Она имеет право знать, что её брат лежит в холодной земле и больше никогда не поцелует руку сестры… Или не имеет?
«Нет-нет, чур меня женщинам нельзя давать права», — осекает себя Дамиров. «Иначе они ещё чего доброго начнут считать себя людьми», — решает про себя граф, отгоняя внезапно нахлынувшее чувство сочувствия.
«К тому же неясно, что она сделает, если я расскажу, что собственноручно похоронил его? Эта импульсивная женщина может натворить делов и похоронить мою карьеру».
— Я уверен, граф Орлов скоро даст о себе знать, — твердо произносит Александр Сергеевич, стараясь звучать уверенно, несмотря на тревогу, гнетущую его изнутри. — А сейчас утри слёзы и попробуй, какие вкусные кальмары приготовил наш повар. Он, кстати, приготовил их по старинному рецепту. Исключительно для тебя.
Магический ясли-маркет.
— Наша тренировка сегодня называется Игра Кальмара, — сообщает Семён Семеныч.
Ого! Не так уж и плохо. В кальмара я как раз поиграть готов! Представляю, как подбрасываю их мысленно, а ловлю ртом и запиваю пенным… ммм… вкуснотища!
От этой мысли я даже вскакиваю на секунду на ноги, совершенно забыв, что ещё толком ходить не умею. Удивительно, но я смог простоять пару секунд на своих неуклюжих ножках, пока не вспоминаю, что ползание — это мой сегодняшний максимум. С этой мыслью я довольно резко падаю обратно на пол, плюхнувшись попой.
Боже, храни подгузники! Благодаря им я не испытал абсолютно никакой боли. Просто немного приглушённый удар.

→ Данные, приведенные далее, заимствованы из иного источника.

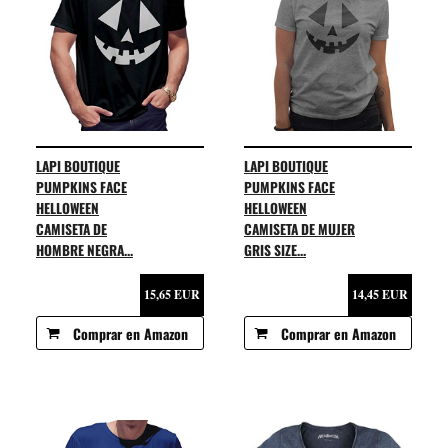
LAPI BOUTIQUE
LAPI BOUTIQUE
PUMPKINS FACE
PUMPKINS FACE
HELLOWEEN
HELLOWEEN
CAMISETA DE
CAMISETA DE MUJER
HOMBRE NEGRA...
GRIS SIZE...
15,65 EUR
14,45 EUR
Comprar en Amazon
Comprar en Amazon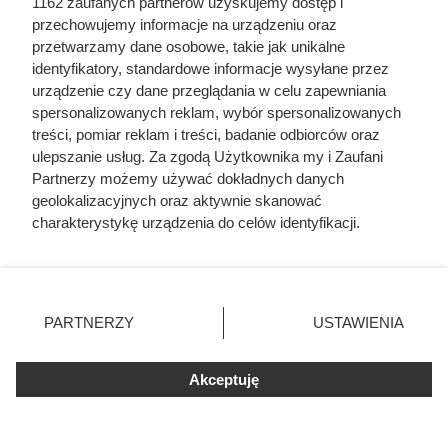
1162 zaufanych partnerów uzyskujemy dostęp i
Pr
przechowujemy informacje na urządzeniu oraz
ze
przetwarzamy dane osobowe, takie jak unikalne
pi
s
identyfikatory, standardowe informacje wysyłane przez
w
urządzenie czy dane przeglądania w celu zapewniania
eg
spersonalizowanych reklam, wybór spersonalizowanych
et
treści, pomiar reklam i treści, badanie odbiorców oraz
ari
ulepszanie usług. Za zgodą Użytkownika my i Zaufani
ań
Partnerzy możemy używać dokładnych danych
sk
Kalafior z bułką tartą
geolokalizacyjnych oraz aktywnie skanować
i
charakterystykę urządzenia do celów identyfikacji.
Paulina Lipińska
Ponieważ cenimy Twoją prywatność, prosimy o zgodę na
korzystanie z tych technologii poprzez kliknięcie
„Akceptuję”. Zgoda jest dobrowolna i zawsze możesz ją
zmienić/wycofać klikając przycisk ustawień prywatności
30 min
226 kcal
160 g
56
łatwy
PARTNERZY
USTAWIENIA
znajdujący się w lewym dolnym rogu strony
. Niektóre
rodzaje przetwarzania danych nie wymagają zgody
Akceptuję
użytkownika, ale masz prawo sprzeciwić się takiemu
przetwarzaniu. Preferencje będą miały zastosowania tylko
na tej witrynie.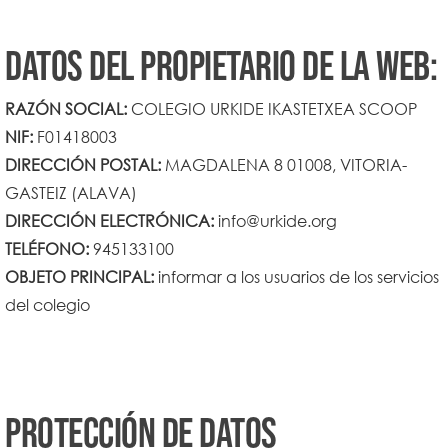
Datos del propietario de la web:
RAZÓN SOCIAL:
COLEGIO URKIDE IKASTETXEA SCOOP
NIF:
F01418003
DIRECCIÓN POSTAL:
MAGDALENA 8 01008, VITORIA-
GASTEIZ (ALAVA)
DIRECCIÓN ELECTRÓNICA:
info@urkide.org
TELÉFONO:
945133100
OBJETO PRINCIPAL:
informar a los usuarios de los servicios
del colegio
Protección de datos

— Первое испытание — Грин Лайт и Ред Лайт, — объявляет Семён Семеныч, голос у него такой серьёзный, что аж мурашки по коже бегут. — Когда я говорю «Грин Лайт» — вы бежите или ползаете ко мне — кто на что горазд. Когда говорю «Ред Лайт» — останавливаетесь. Кто пошевелится на красный свет или остановится на зелёный… будет убит.
Дознаватель криво усмехается, а я замечаю, что один из его зубов — золотой. В моём мире такие зубы носили спецагенты — если агента уничтожить полностью, всю информацию, собранную во время секретного задания, можно было бы расшифровать по этому зубу, как по чёрному ящику разбившегося самолёта. Что-то мне подсказывает, что этот «воспитатель» тоже находится сейчас на секретном задании. Уж явно не любовь к детками привела его к нам.
— Ну что, готовы, ребятишки⁈ — спрашивает он, и его улыбка кажется мне жутковатой.
— Дя! — выкрикивает повеселевший Егорка.
Ой ё-моё! Да он вообще понимает, во что нас втягивают?
Что если это не шутки и нас реально могут убить, если мы проиграем? А Егорка, похоже, уже акцептировал публичную оферту своим громким «дя». Ну что ж, удачи нам! Ни пуха, ни пера! Ни крыла ни чиха! Погнали!
— Грин Лайт! — с энтузиазмом кричит Семён Семеныч.
Какой ещё Грин Лайт⁈ Мы в Российской Империи, говори по-русски! — мысленно ворчу я, пока дознаватель не кидает на меня свой сверлящий взгляд, читающий мысли.
А что я могу сделать? Я пока ни гу-гу. Приходится ползти. Я слишком молод и красив, чтобы умирать.
— Ред! — резко выкрикивает дознаватель.
Все останавливаются.
— Грин! — Ред! — Грин!
Игра продолжается. Ползу — стою — ползу.
— Ред!
Все замирают.
— Ред! — Все замирают. Все, кроме Бугая Егора.
Семён Семеныч хмыкает.
— Наконец-то! А то мне уже начало это все надоедать. Иди сюда, мой хороший!
— Идю-идю! — радостно восклицает Егорка и бежит к дознавателю.
— Как тебя зовут, малыш?
— Егорка, — отвечает Бугай.
— Умри, Егорка! — дознаватель резко достаёт револьвер и направляет его прямо между широко распахнутых от ужаса глаз малыша-переростка.